La Sexta nuevamente acarreaba a la gente: ¡vamos!, ¡vamos!, ¡vamos!

En ese ajetreo, ¿será que alguien dio la señal errada para que la camioneta arrancara? ¿Será que el joven de la sudadera gris del colectivo de Xochicuautla no alcanzó a sostenerse? ¿Será que de por sí era poco diestro y las prisas con que lo aceleraron le hicieron una mala jugada? ¡Quién sabe qué sería, pero se resbaló de la camioneta y cayó de nuca! Vimos cómo rebotó en el piso. El Doc corrió a verlo. El chico empezó a convulsionarse. Echó espuma por la boca. Lo vimos caer. Lo vimos acercarse a la muerte. La gente de la CIOAC-H también vio el accidente desde sus casas; se llevaron las manos a la boca. A los días supimos que el joven de la sudadera gris se había ido de este plano: que también iban a sembrarlo. Se llamaba David Ruiz García. No sé en quién habrá resucitado.
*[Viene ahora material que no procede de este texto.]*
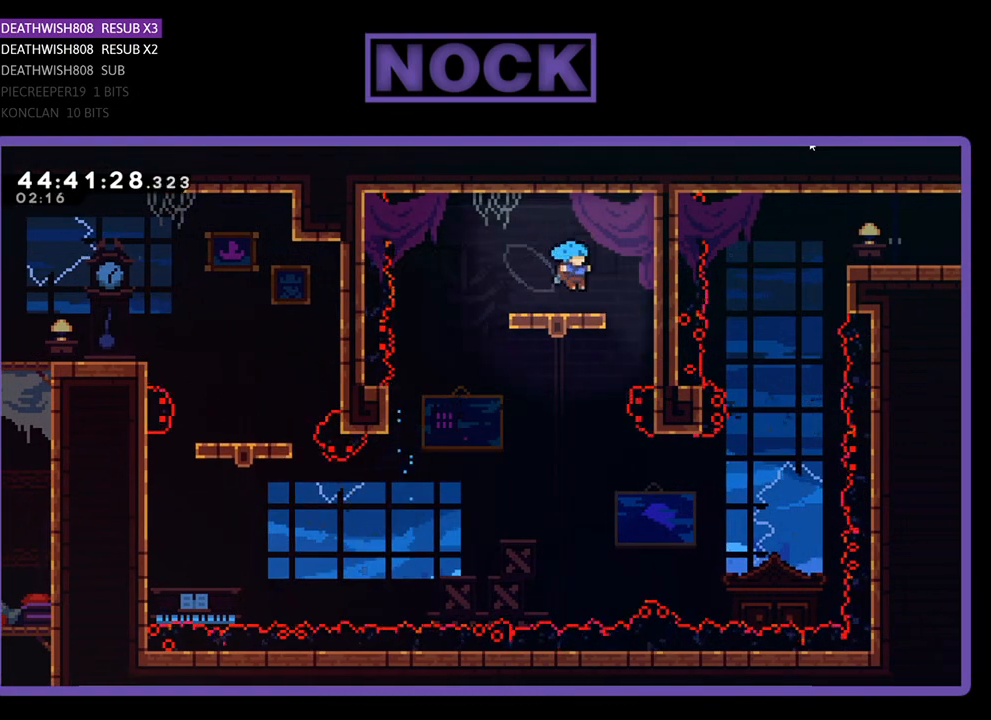
{"buttons": ["R2"], "events": [[67, "DPAD_LEFT", "down"], [167, "DPAD_LEFT", "up"], [333, "DPAD_RIGHT", "down"], [433, "DPAD_RIGHT", "up"]]}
El camino de vuelta a la ciudad fue sereno y triste. Los woki tokis no volvieron a aparecer en el trayecto. A partir de esa fecha la Sexta de San Cristóbal de Las Casas no volvió a hacerse cargo de otro recorrido largo. Había sido una experiencia penosa; doliente.

Yo nunca me relacioné con la Sexta, pero sé que al tiempo se deshizo. Siempre vi todo a la distancia, a veces como activista, otras como antropóloga o periodista. Esa vez pude ver muchas cosas como señora de la comida. Pude ver, por ejemplo, que nos fuimos con el corazón apagado.